(PASSAGE FOURNI)
##########

Il est à noter que la loi 21 mars 2024 précitée a défini au niveau de la loi les dispositions relatives à la composition des CLSPD et CISPD, auparavant régies par voie réglementaire. Ce faisant, elle a retiré les présidents de conseil départemental de la liste des membres de droit1(*), la désignation de ces derniers pouvant néanmoins être prescrite en tant que personnes qualifiées.

En outre, les CLSPD et CISPD peuvent constituer en leur sein des groupes de travail et d'échange d'informations à vocation territoriale ou thématique, dans le cadre desquels des informations confidentielles non communicables aux tiers peuvent être échangées, selon des modalités prévues par un règlement intérieur2(*).

##########

(Entrées d'un jeu de données)
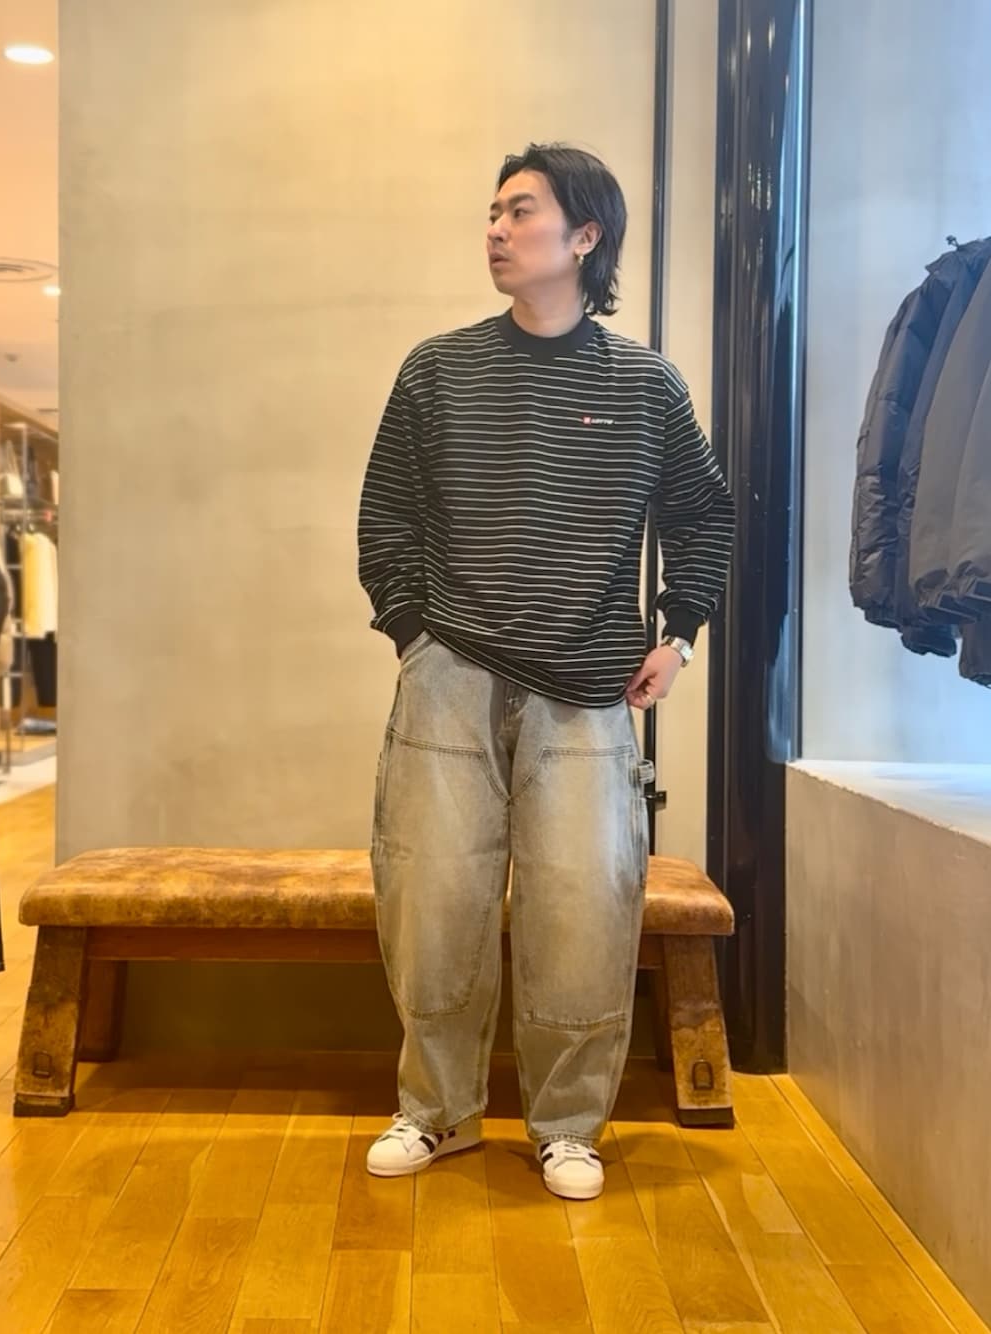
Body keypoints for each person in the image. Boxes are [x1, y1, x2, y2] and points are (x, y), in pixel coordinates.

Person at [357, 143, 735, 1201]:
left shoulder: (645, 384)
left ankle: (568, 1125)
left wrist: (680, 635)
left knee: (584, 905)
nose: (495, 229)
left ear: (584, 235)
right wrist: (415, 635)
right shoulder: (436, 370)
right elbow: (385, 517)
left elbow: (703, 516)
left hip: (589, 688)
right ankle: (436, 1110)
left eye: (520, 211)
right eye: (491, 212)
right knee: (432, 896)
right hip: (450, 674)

##########

(OBJECTIF DE LA TÂCHE) Dans le passage fourni, quels membres de droit des CLSPD et CISPD la loi du 21 mars 2024 a-t-elle retirés de la liste ? Répondez, s'il vous plaît, en quelques mots. Ces entrées proviennent d'une autre source.

(RÉPONSE ATTENDUE) Les présidents de conseil départemental.